Summer swimming on the Copper Coast 1 – Islands and Arches

Summer in Ireland! See for yourself.

In the middle of a horrible summer, some swims can still just be so much … fun. You don’t always need racing or swimming big distance or doing challenges. Sometimes just easy swimming with a friend can result in a truly memorable swim. Here’s a quick reminder of how stunning Kilfarassey can be for two days of summer, when all these people decide to show up on my normally almost-abandoned playground.

Kilfarassey, August 2012- it only looks like this two days a year!

A recent visit by English Channel superstar Lisa Cummins saw us doing a couple of fun swims on the Copper Coast, as my attempt to introduce this incredible swimming location to others continues. The first day we had a great swim at Kilfarassey around the playground of Burke’s Island.

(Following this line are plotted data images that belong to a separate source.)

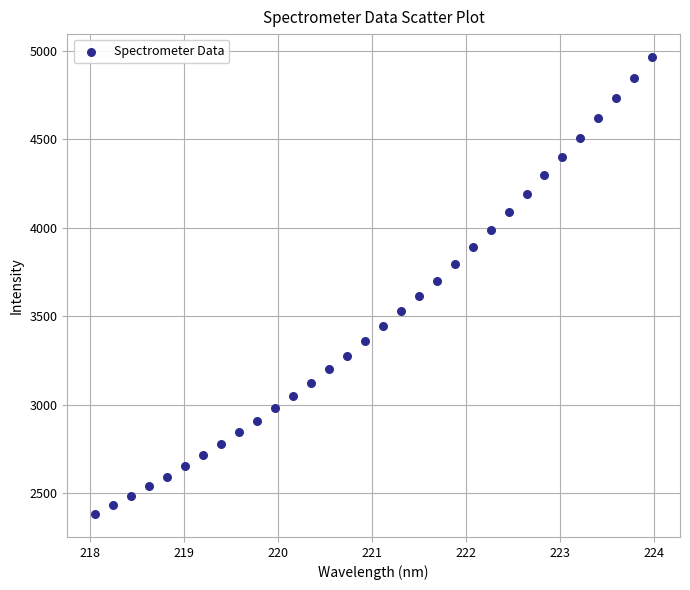

What is the range of X values (max minus min)?

5.9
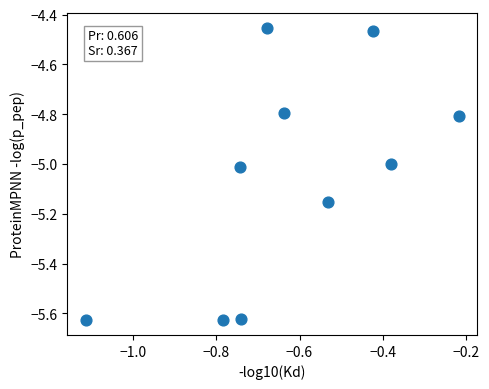

What is the average X value?

-0.6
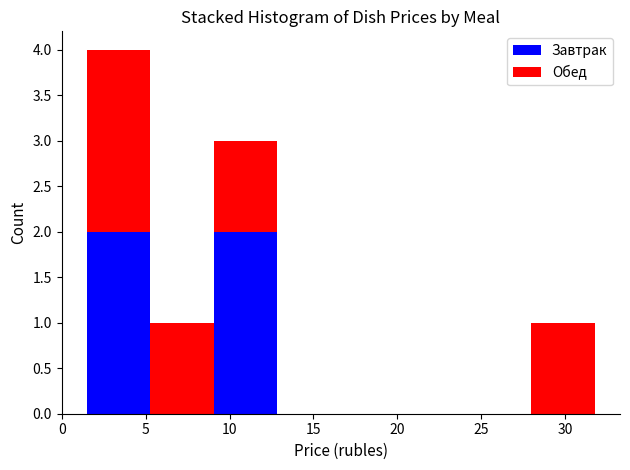

What is the total height of the stacked bar covering 28.0 to 32.0 on the x-axis? Neither the bar edges nor the heights are printed on the chart, so give them approximately, as read against the axes.

1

I’m using the full resolution version of this as my desktop wallpaper

Swimming out, a heavy squall we’d seen approaching from the South East caught us on the flattish low-tide and resulted in one of these beautiful views of rain hammering the surface into a beaten grey/green cloth.

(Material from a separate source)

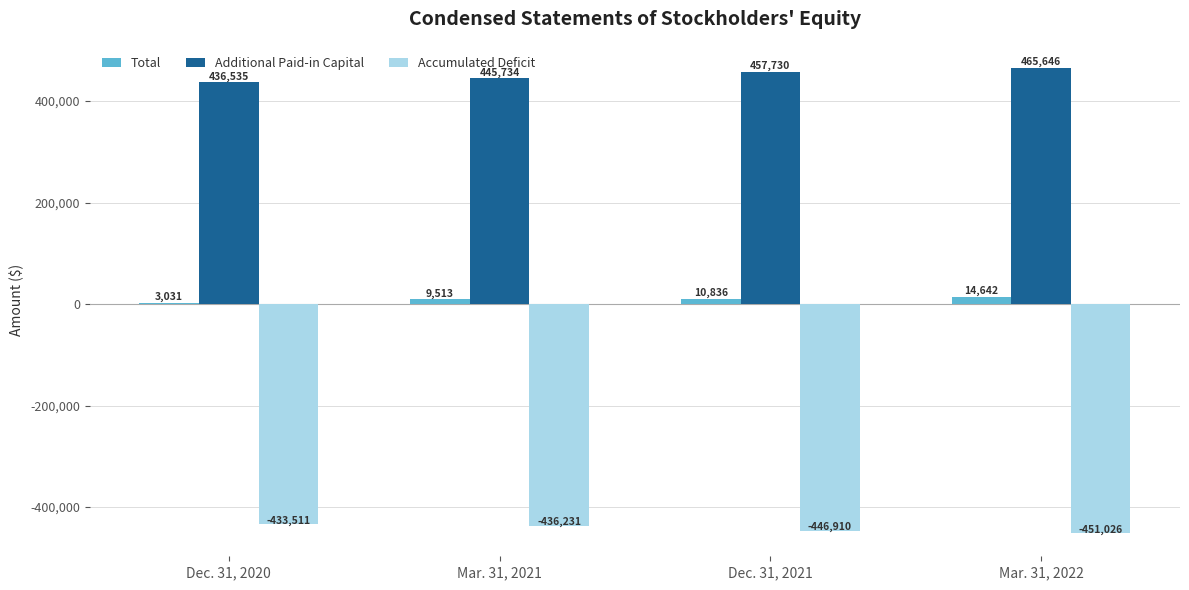

How many bars are there in each group?

3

Shortly afterwards  the sun came out and we swam around the very low channels and reefs, having to forego a couple of options as the tide was too low. We got pulled and pushed through the main channel after watching it from outside to see if we could enter it between waves and had to pull ourselves over kelp in a few places. Lisa and Owen O’Keeffe, another recent visitor, have both commented on the thick leathery nature of the kelp (kelp/mayweed/sea hedgehog) on the Copper Coast, something I’d never thought of, so used to it am I at low tide, but it’s very different to the Japweed and Deadman’s Bootlaces seaweed more common at low tide around Sandycove Island due to the fresher nature of the water there, and if you hit a big patch of the Copper Coast kelp at low tide, you can’t swim through it, but must pull yourself over it.

Then we shot the Keyhole arch at a nice speed …

…and a great visit into the Barrel cave under the island. (I just call it the Barrel cave for no particular reason, like the names I have on some of the others, just what comes to mind).